» What to produce
Below this sentence is a listing; return exactly its lines from the one with "Weatherbend , Pittsboro, NC 27312" to the one with "and competent w", both kept, and nothing more.

» Data listing
########################################
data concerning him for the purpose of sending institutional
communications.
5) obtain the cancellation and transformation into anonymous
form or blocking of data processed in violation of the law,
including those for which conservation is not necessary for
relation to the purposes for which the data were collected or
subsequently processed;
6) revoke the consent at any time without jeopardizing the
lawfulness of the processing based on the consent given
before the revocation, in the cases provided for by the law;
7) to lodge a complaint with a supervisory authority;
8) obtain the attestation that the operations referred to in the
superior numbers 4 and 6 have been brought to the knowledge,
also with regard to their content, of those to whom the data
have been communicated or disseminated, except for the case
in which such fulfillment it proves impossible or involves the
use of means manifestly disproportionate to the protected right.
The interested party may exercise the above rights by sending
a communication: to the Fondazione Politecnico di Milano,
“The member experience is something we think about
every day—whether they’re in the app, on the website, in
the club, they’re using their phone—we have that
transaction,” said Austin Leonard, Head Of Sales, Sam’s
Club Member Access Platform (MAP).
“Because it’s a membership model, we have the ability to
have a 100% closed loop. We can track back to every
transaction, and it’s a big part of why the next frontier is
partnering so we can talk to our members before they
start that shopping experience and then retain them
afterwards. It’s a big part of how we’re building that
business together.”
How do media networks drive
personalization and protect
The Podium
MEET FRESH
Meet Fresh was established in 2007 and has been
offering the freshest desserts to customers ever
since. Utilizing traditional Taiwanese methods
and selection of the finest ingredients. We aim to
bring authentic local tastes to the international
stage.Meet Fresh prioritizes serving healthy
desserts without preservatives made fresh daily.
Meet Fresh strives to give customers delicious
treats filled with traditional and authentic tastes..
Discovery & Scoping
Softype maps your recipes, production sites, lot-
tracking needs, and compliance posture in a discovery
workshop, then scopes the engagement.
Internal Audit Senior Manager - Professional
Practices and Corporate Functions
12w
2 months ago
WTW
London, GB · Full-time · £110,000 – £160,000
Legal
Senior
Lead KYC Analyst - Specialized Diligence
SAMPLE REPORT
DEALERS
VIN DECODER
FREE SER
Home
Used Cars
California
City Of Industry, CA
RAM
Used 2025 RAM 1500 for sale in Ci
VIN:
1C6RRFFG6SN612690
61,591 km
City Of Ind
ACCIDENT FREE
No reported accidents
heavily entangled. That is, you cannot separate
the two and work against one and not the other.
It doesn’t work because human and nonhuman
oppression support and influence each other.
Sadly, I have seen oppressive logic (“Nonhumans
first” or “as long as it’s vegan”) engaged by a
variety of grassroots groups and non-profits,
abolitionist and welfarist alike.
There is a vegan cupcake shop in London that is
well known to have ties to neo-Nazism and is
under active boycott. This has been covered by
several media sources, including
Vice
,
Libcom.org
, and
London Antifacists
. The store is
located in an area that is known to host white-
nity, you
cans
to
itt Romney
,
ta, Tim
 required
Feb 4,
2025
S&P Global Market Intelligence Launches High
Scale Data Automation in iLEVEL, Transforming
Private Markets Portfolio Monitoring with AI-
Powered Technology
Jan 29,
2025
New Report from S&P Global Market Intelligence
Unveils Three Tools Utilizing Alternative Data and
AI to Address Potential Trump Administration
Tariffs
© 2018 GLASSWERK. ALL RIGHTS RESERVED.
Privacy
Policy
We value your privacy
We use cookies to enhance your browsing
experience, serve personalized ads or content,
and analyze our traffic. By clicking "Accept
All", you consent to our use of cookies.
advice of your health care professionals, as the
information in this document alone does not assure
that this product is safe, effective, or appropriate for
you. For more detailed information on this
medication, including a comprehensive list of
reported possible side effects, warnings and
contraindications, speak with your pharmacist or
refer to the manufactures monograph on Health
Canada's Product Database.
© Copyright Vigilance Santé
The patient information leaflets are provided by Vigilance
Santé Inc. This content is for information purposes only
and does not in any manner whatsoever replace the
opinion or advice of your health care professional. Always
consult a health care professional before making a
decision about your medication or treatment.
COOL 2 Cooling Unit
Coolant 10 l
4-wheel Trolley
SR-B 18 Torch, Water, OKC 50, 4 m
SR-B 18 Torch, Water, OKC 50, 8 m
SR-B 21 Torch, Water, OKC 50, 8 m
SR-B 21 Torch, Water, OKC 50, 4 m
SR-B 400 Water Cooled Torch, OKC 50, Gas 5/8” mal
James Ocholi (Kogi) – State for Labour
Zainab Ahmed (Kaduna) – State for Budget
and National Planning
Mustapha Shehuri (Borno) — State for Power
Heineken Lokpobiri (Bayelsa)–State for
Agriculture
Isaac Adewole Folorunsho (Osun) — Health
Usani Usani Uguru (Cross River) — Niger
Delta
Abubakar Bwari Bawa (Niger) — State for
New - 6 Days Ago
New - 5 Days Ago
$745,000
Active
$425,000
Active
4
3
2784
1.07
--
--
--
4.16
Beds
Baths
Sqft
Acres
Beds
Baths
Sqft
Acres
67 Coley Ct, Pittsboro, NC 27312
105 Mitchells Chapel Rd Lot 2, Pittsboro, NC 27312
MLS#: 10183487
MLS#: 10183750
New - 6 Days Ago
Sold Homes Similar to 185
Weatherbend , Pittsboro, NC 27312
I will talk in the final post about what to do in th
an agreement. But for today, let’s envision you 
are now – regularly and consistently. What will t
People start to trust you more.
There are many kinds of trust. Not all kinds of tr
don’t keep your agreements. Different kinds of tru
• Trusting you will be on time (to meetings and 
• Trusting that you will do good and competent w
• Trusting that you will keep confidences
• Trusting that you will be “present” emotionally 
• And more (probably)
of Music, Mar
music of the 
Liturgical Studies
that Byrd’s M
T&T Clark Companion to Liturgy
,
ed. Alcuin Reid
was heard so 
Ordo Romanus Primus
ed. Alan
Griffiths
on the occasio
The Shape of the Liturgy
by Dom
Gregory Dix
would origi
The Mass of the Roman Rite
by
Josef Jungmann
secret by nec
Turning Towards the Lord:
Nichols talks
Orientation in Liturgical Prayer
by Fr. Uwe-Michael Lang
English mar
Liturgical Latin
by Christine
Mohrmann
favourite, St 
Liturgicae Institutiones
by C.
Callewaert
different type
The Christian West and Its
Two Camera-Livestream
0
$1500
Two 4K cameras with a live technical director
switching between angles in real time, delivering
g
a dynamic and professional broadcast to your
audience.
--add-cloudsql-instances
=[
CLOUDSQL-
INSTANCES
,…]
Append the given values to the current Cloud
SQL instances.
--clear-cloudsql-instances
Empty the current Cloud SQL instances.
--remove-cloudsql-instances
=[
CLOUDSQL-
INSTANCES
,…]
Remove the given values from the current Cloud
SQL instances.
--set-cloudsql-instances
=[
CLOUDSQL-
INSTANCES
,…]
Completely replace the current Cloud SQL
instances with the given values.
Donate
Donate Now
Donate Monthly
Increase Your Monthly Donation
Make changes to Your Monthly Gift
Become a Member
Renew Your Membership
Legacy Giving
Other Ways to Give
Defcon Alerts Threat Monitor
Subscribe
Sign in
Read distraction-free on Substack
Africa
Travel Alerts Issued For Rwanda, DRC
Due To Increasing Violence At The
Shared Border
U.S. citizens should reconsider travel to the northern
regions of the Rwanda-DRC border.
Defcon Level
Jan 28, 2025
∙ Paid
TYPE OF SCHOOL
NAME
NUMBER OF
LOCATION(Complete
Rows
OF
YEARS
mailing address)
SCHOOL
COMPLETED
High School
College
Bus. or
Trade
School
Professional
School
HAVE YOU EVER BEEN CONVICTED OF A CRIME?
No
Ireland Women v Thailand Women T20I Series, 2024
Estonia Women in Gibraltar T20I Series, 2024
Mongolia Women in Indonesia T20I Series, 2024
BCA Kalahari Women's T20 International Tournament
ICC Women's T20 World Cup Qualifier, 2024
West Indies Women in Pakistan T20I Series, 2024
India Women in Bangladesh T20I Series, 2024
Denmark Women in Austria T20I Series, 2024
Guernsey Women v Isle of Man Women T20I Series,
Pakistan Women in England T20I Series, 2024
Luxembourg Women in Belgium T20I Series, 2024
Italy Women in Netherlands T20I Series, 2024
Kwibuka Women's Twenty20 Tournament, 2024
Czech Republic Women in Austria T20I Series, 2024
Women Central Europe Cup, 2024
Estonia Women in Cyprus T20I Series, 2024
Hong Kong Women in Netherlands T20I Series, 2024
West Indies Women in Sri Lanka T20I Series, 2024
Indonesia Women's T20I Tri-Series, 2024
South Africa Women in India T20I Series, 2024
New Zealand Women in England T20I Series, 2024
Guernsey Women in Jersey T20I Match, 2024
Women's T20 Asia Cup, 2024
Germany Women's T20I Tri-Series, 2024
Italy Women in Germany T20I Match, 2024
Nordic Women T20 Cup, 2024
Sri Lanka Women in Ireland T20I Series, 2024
########################################
» Output for this task
Weatherbend , Pittsboro, NC 27312
I will talk in the final post about what to do in th
an agreement. But for today, let’s envision you 
are now – regularly and consistently. What will t
People start to trust you more.
There are many kinds of trust. Not all kinds of tr
don’t keep your agreements. Different kinds of tru
• Trusting you will be on time (to meetings and 
• Trusting that you will do good and competent w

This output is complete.